Gregor had an answer for that, but he wasn’t going to say it out loud. “What happened when you knocked?”
“Nobody answered,” Mrs. Vardanian said. “One day we went and knocked and knocked, and it was as if nobody was home.”
“But somebody was,” Mrs. Edelakian said. “We could hear someone moving around.”
“One person or two?” Gregor asked.
“I couldn’t tell,” Mrs. Edelakian said.
“It was one,” Mrs. Vardanian said. “Sophie might not have been as badly off then as when we found her, but I’d bet anything she was completely . . . completely—”
“Incapacitated,” Mrs. Melvarian suggested.
“That woman did something to her,” Mrs. Vardanian said. “I know it.”
Gregor sighed a little. “First, let’s find out who the woman is,” he said. “Then maybe we’ll have a better idea of what was going on in there for the last couple of weeks. And once we know that—”
The sounds of “Louie Louie” burst into the room.
Gregor put his hand in his pocket and pulled out his cell phone.

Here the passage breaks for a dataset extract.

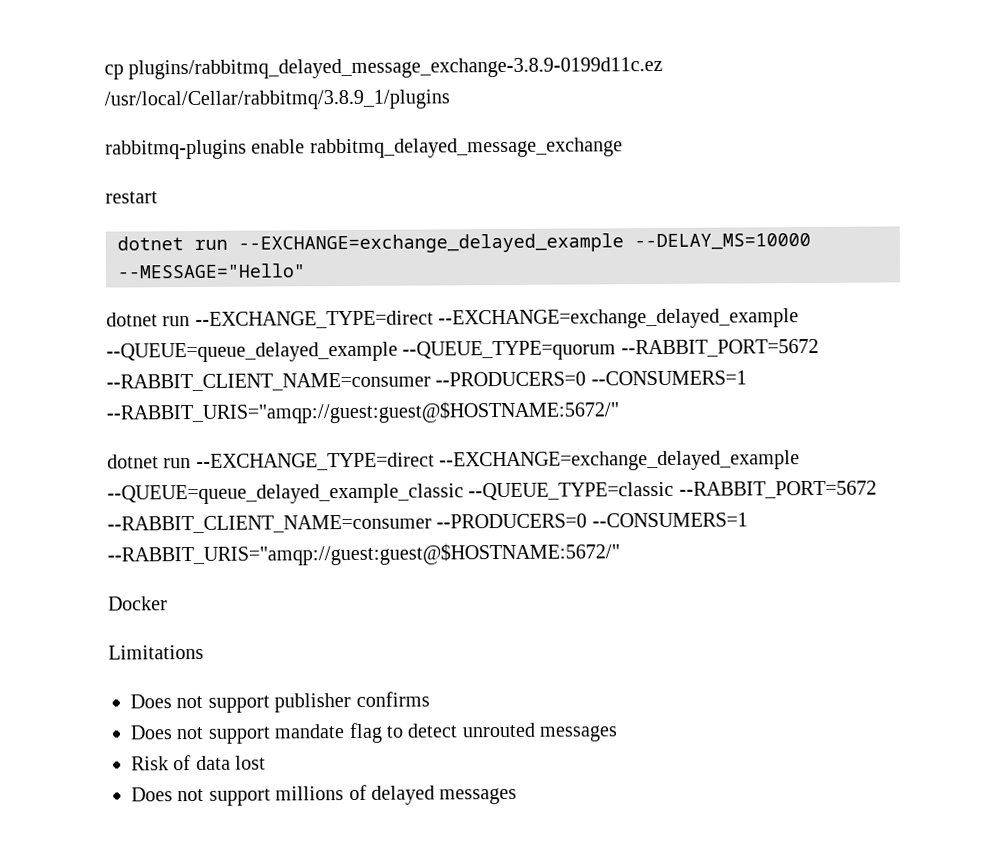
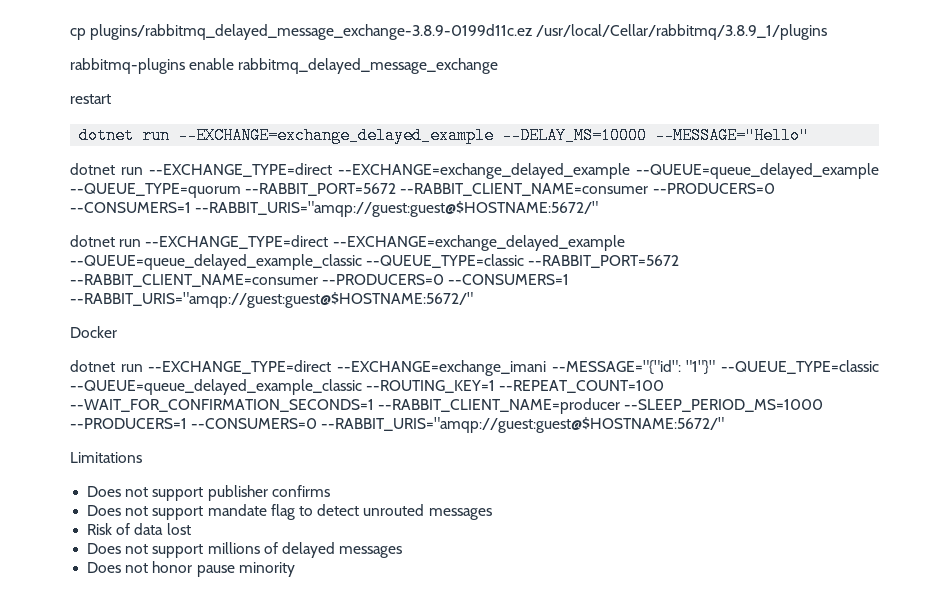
(168, 603) none -> [70,360,879,376] [70,379,665,395] [70,398,824,414] [70,417,725,433] // dotnet run --EXCHANGE_TYPE=direct --EXCHANGE=exchange_imani --MESSAGE="{"id": "1"}" --QUEUE_TYPE=classic --QUEUE=queue_delayed_example_classic --ROUTING_KEY=1 --REPEAT_COUNT=100 --WAIT_FOR_CONFIRMATION_SECONDS=1 --RABBIT_CLIENT_NAME=producer --SLEEP_PERIOD_MS=1000 --PRODUCERS=1 --CONSUMERS=0 --RABBIT_URIS="amqp://guest:guest@$HOSTNAME:5672/"
(518, 796) none -> [87,561,295,577] // Does not honor pause minority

“ ‘Louie Louie’?” Tibor asked.
“Bennis set it as my ring tone for her. She sets all my ring tones,” Gregor said. He answered the damned thing—this one slid instead of flipped opened; he didn’t understand why phones couldn’t just act like phones.
“Yes?” he said.
“You’d better come back as soon as you can,” Bennis said. “There’s a woman in the apartment who says she’s not going to leave until she talks to you.”
2
It was still raining when Gregor went back across the street and down the block to his own apartment. He came in the front door and saw that old George Tekemanian was out for the day, again. Old George was as old as the Very Old Ladies, or older. Lately, Gregor had thought he was looking tired, or maybe worse.
Gregor stopped in the hallway for a moment and looked at old George’s door. There was that little I’M AWAY! sign on it that made Gregor convinced that George was trying to get himself robbed. George would have said that he was only attending to what was important. His great-niece had made him that sign, in kindergarten. It had pink Teddy bears on it, and if you lifted the flap there was a smiley face and in big green letters, HAVE A NICE DAY!